Exercise —
Take each line below that has "lipid" and copy it.
++++ Material supplied ++++
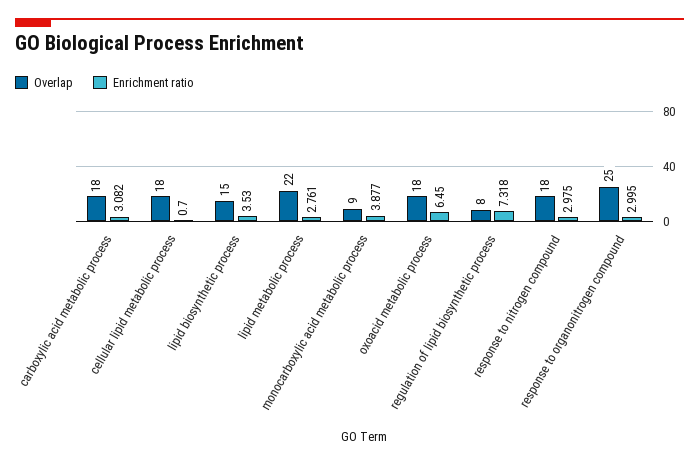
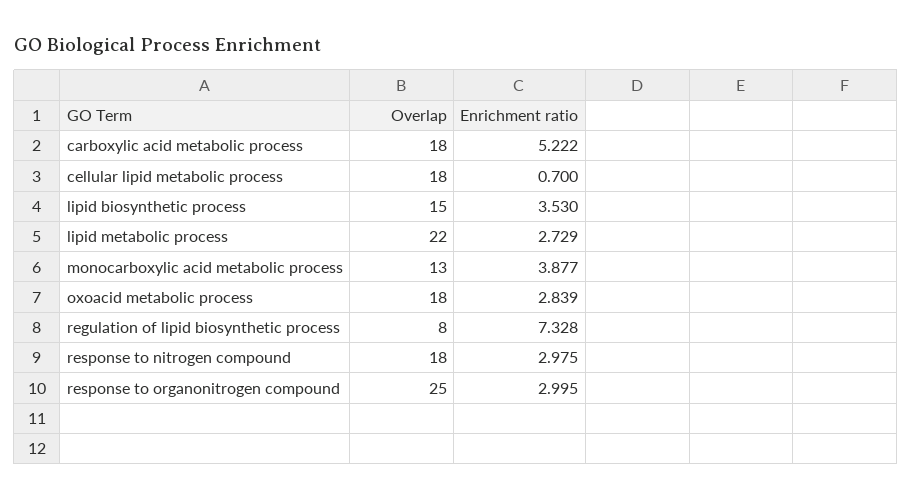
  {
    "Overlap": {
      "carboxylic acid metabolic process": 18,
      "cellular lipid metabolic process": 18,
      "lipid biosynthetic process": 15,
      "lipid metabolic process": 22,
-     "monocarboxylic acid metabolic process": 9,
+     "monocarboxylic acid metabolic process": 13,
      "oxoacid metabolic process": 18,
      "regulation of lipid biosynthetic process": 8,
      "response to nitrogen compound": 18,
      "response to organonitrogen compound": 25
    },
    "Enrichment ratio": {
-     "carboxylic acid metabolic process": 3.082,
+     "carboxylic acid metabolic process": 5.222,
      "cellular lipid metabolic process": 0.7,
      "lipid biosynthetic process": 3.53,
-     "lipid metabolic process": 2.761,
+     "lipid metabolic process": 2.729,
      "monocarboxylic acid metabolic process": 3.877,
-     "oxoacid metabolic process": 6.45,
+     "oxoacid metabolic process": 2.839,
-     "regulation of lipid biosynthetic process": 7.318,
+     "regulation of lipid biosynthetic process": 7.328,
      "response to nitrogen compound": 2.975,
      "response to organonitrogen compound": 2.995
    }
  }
++++
++++ Material supplied ++++
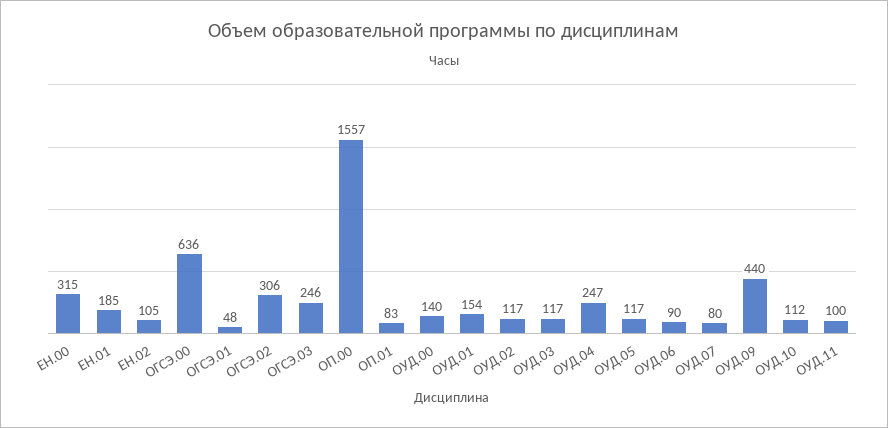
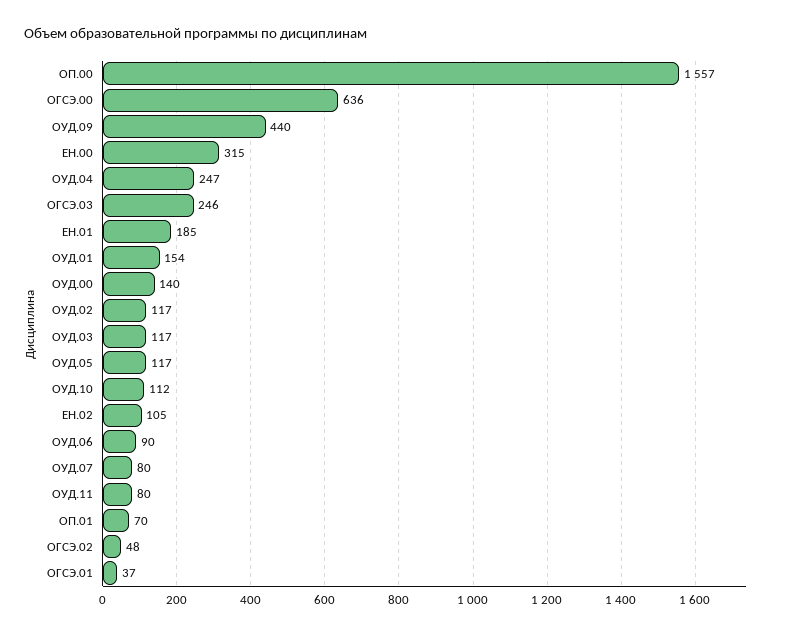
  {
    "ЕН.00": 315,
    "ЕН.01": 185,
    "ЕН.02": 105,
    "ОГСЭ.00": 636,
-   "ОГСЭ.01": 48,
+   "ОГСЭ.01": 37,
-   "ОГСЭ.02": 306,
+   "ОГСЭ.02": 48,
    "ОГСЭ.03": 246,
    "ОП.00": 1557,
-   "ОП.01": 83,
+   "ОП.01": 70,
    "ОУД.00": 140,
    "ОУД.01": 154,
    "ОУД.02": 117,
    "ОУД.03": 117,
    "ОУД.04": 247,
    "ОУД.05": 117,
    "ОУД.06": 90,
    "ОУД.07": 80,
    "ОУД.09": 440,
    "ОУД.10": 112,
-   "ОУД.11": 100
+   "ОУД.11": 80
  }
++++
++++ Material supplied ++++
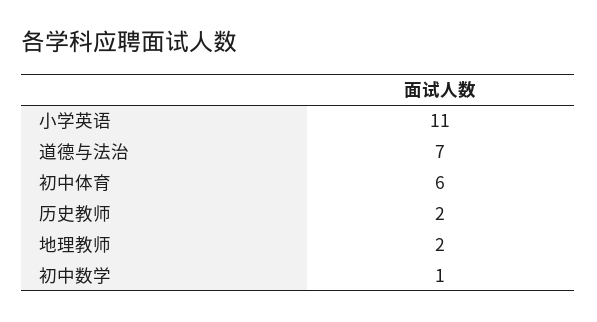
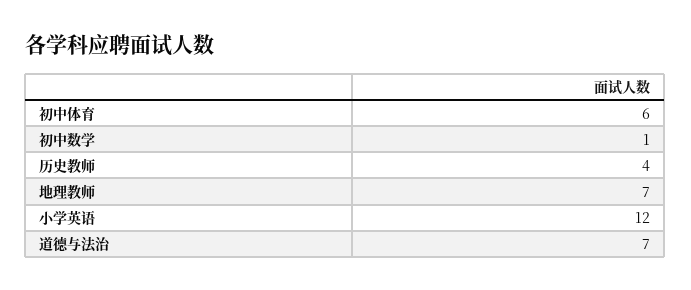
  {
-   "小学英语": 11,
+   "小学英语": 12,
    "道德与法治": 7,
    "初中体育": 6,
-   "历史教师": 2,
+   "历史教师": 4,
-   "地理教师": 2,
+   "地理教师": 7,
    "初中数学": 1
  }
++++
Solution to this task —
      "cellular lipid metabolic process": 18,
      "lipid biosynthetic process": 15,
      "lipid metabolic process": 22,
      "regulation of lipid biosynthetic process": 8,
      "cellular lipid metabolic process": 0.7,
      "lipid biosynthetic process": 3.53,
-     "lipid metabolic process": 2.761,
+     "lipid metabolic process": 2.729,
-     "regulation of lipid biosynthetic process": 7.318,
+     "regulation of lipid biosynthetic process": 7.328,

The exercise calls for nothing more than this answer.